Als ich Lea das fragte, schien das überhaupt kein Problem zu sein. „Ach, das schaffen wir schon. Die Lacombe und der Nowitzki sind doch eh mit sich beschäftigt.“
Da hatte sie nicht ganz Unrecht…
„Irgendjemand hat gesagt, die machen heute Abend eine romantische Fahrt mit einem Bateau-mouche“, berichtete Anna. Das ‚romantische‘ betonte sie ganz besonders, damit auch jedem die Brisanz des Gerüchtes klar wurde.
„Cool, dann kann die Party heute Abend ja steigen“, freute sich Aurélie.
Ich wusste nicht so recht, was ich davon halten sollte. Nicht, dass ich Partys überhaupt nicht mochte, aber wenn es auf eine Saufparty hinauslief, bei der irgendwann nur noch alle in den Ecken hingen und ihren Mageninhalt ein zweites Mal studierten, sprich: kotzten, dann wollte ich heute Abend nicht dabei sein.
„Hey, Sara, wieso siehst du denn so griesgrämig aus?“; sprach mich Aurélie auf mein Gesicht an.
Wieso konnte man nicht einmal nicht lächeln, ohne gleich Unverständnis zu ernten?, dachte ich unwillkürlich.
Zaghaft wagte ich, Kritik an den Plänen zu äußern. „Muss das sein? Können wir nicht lieber irgendwohin fahren, zum Beispiel an die Place de la Concorde?“
Alle guckten schon ungläubig.
„Die soll sehr schön sein, ehrlich!“, schob ich hinterher.
Nachdem sie erst ungläubig geguckt hatten, brachen meine Freundinnen und meine Schwester nun in Lachen aus.
„Natürlich kommst du mit!“, befahl Lea, die sich als Erste wieder beruhigt hatte. „Das wird total lustig!“
Ich schaute immer noch skeptisch drein.
Nun schaltete sich Aurélie ein: „Ach, Sara, komm doch mit! Was sollen wir denn da ohne dich?“
Blöde Frage. Die Stadt besichtigen? Gerade du, Aurélie, solltest daran doch das größte Interesse haben, wo du doch so auf Frankreich abfährst!

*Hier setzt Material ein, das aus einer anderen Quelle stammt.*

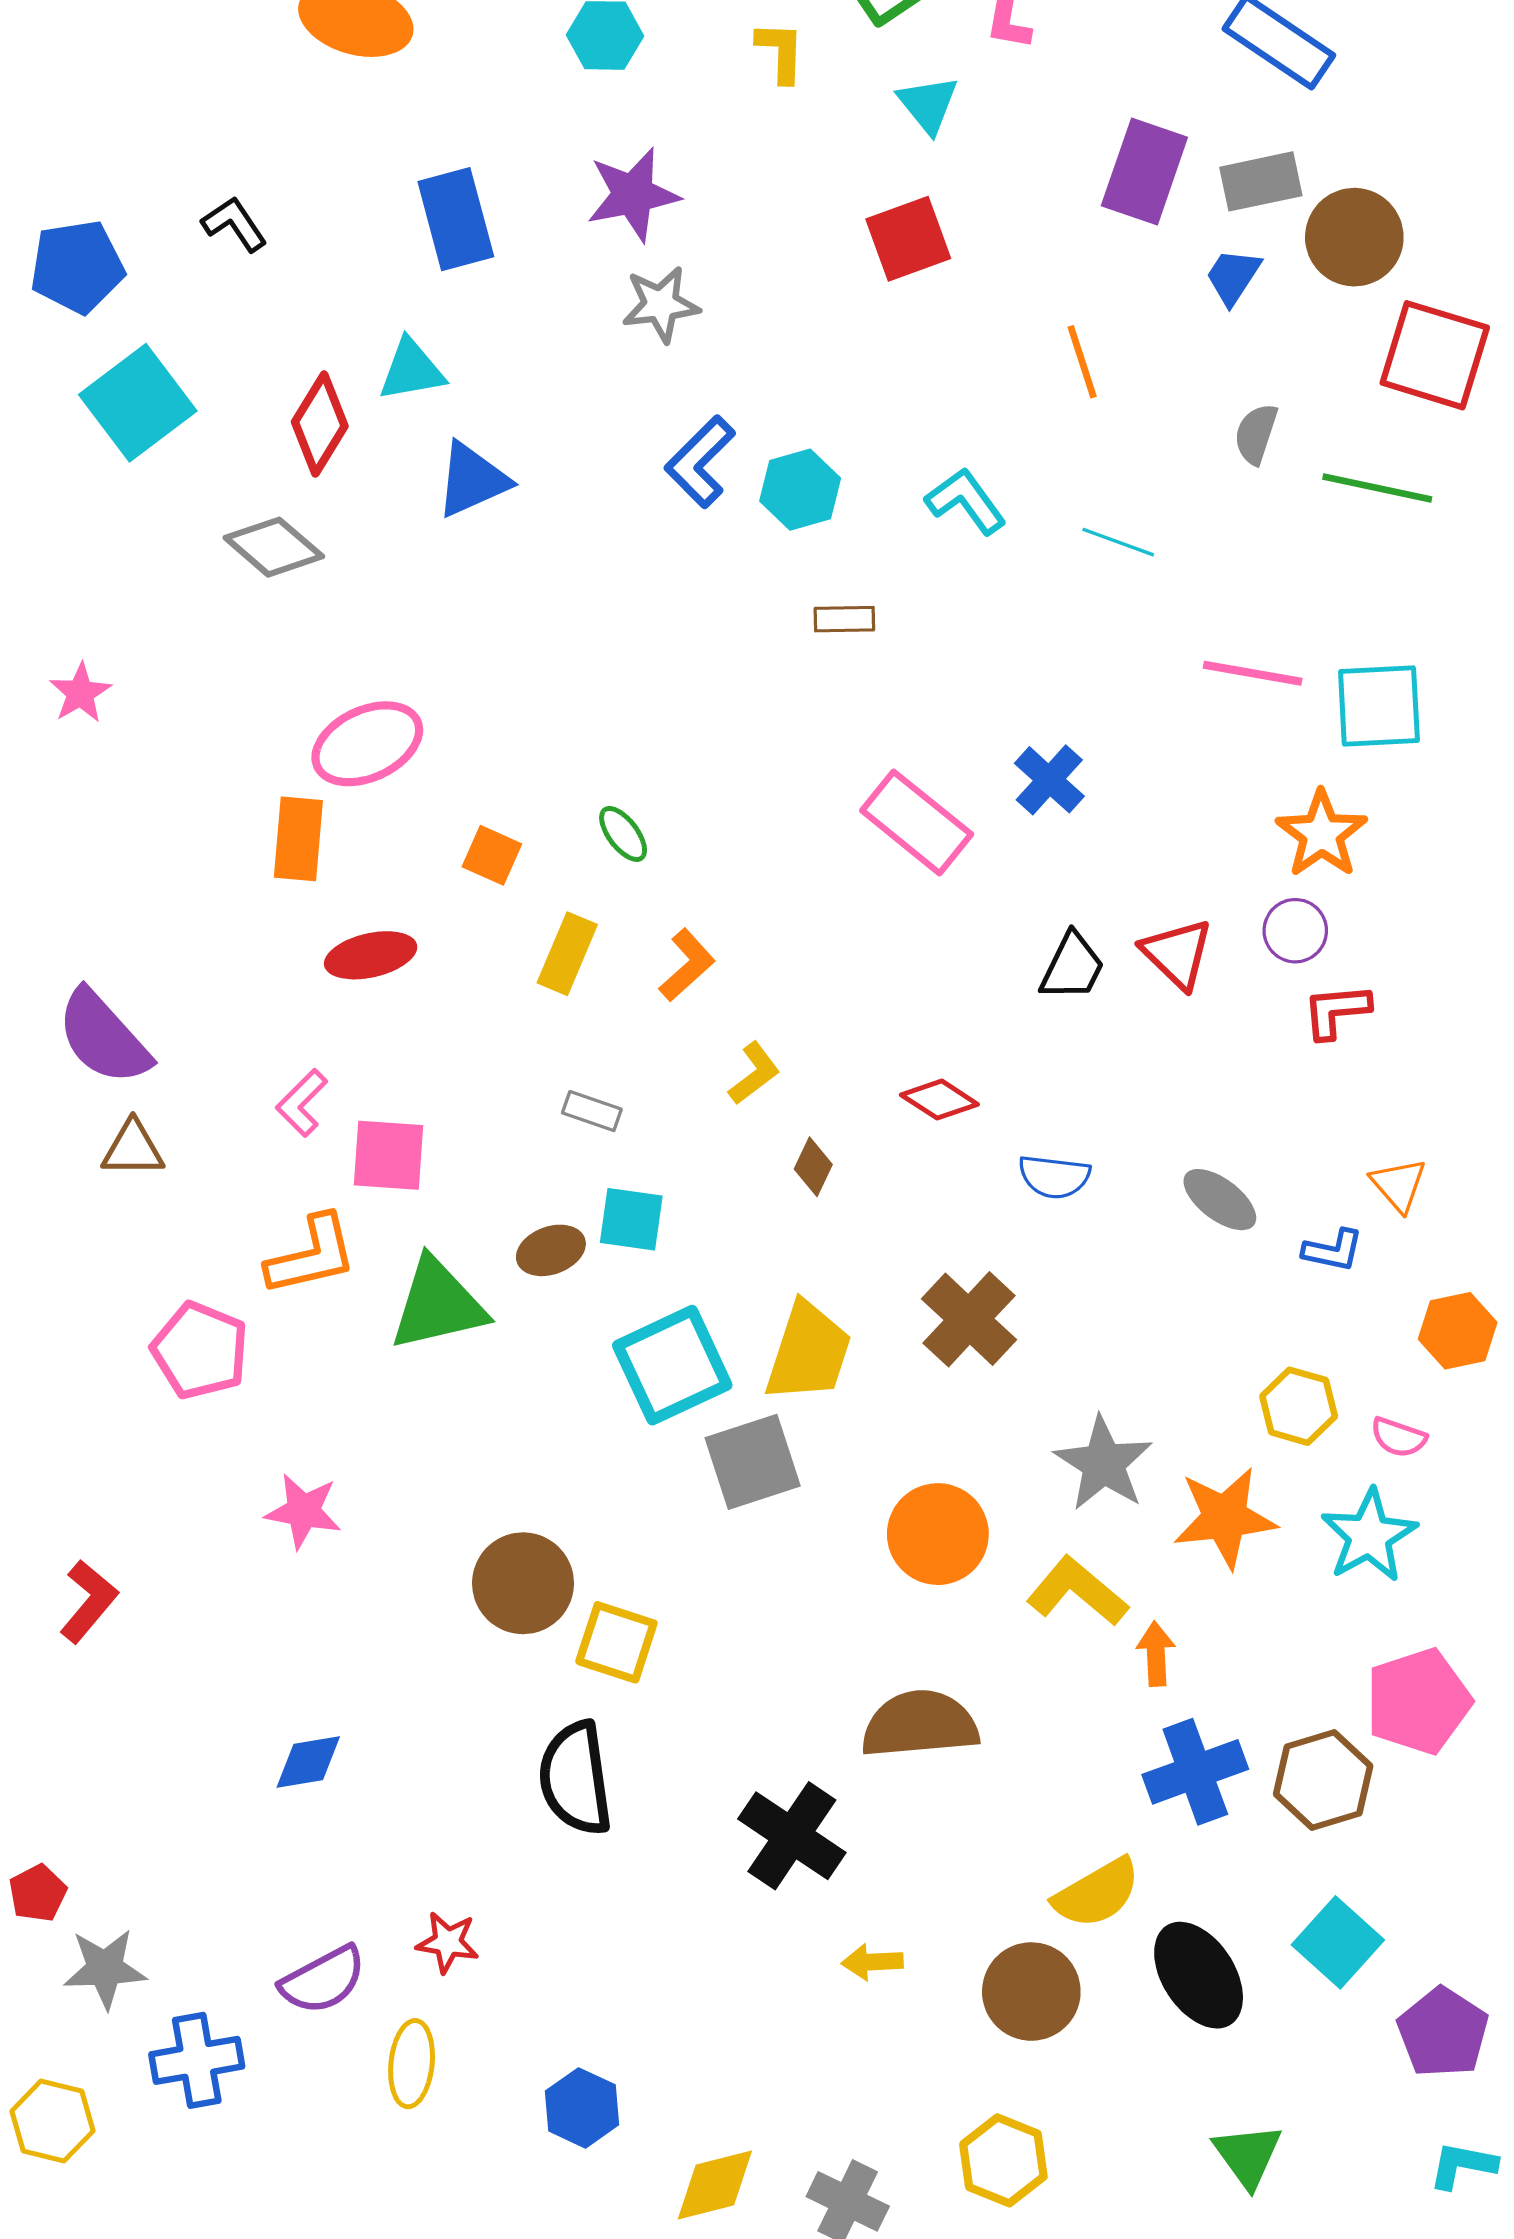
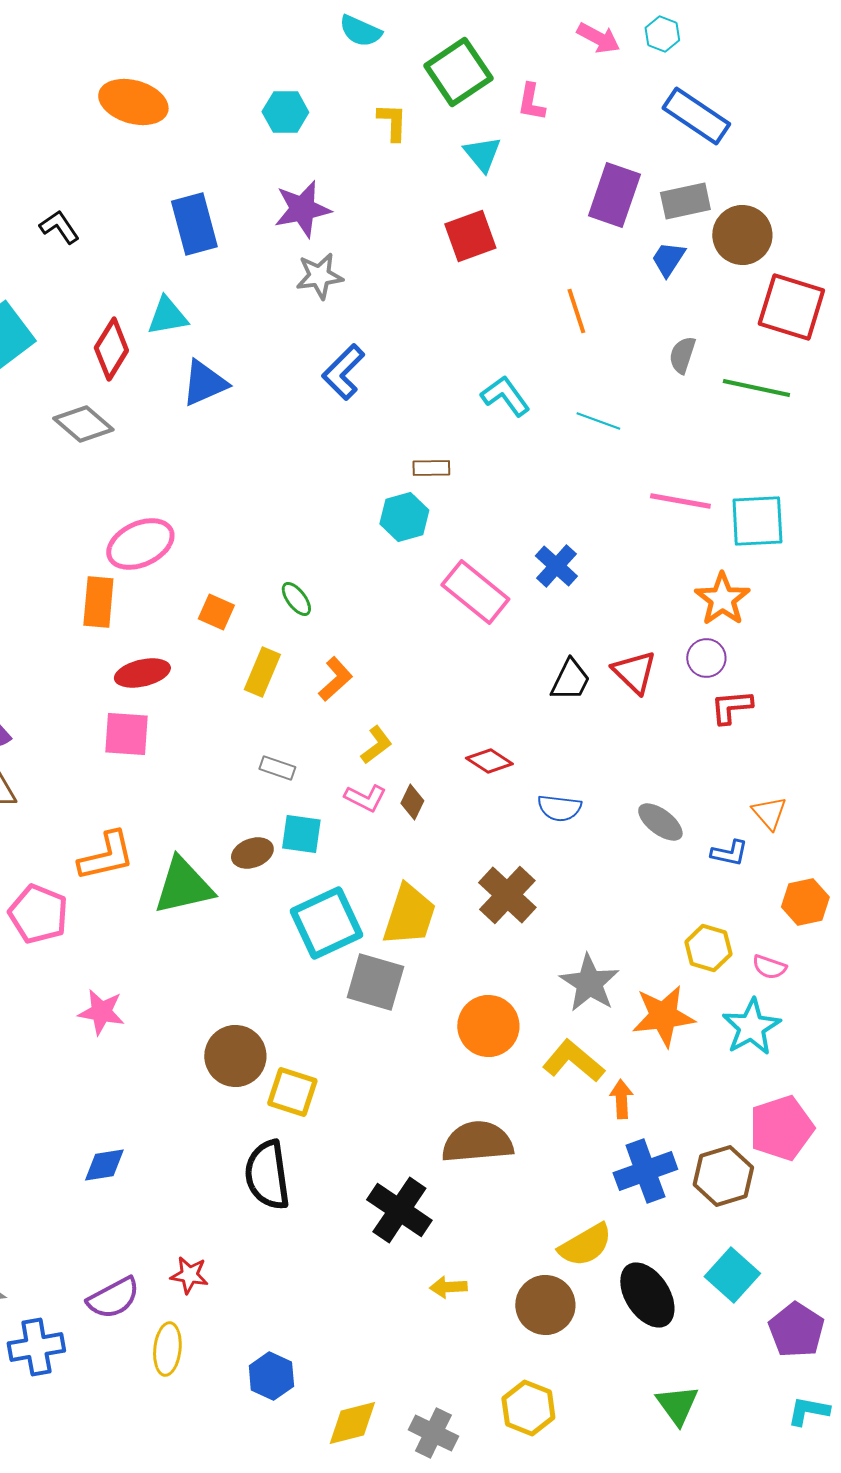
cyan hexagon: (800, 490) -> (404, 517), moved
pink L-shape: (302, 1103) -> (365, 798), moved, turned -108
pink square: (389, 1155) -> (126, 734), moved
gray square: (753, 1462) -> (375, 982), turned 34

„Wieso kommst du nicht mit? Es wird bestimmt total lustig, ehrlich!“
Und das sagte Anna? Gerade sie? Es war klar, dass wir hier über eine Saufparty redeten und sie hatte doch sonst nicht so viel mit Alkohol am Hut. Sie erzählte uns immer wieder, dass Alkohol überhaupt nicht nötig sei und trank höchstens mal an Silvester ein kleines Glas Sekt oder so.
Jetzt schauten mich alle Mädels erwartungsvoll an. Eigentlich hatte ich gar keine Lust, mit auf die Zimmerparty zu kommen.
Andererseits konnte es schon sein, dass es recht lustig wurde, wenn alle von uns versammelt waren. Zusammen hatten wir Mädels immer einen Riesenspaß. Hm.
„Na gut, ich überlege es mir.“
Ihre Gesichter hellten sich auf.
„Aber das heißt nicht, dass ich auch mitkomme! Verstanden?“, schob ich hinterher.
„Ja, ja“, war die einstimmige Antwort. Offensichtlich dachten Anna, Aurélie und Lea, dass ich auf jeden Fall mitkäme. Aber zu diesem Zeitpunkt stand meine Entscheidung noch nicht fest.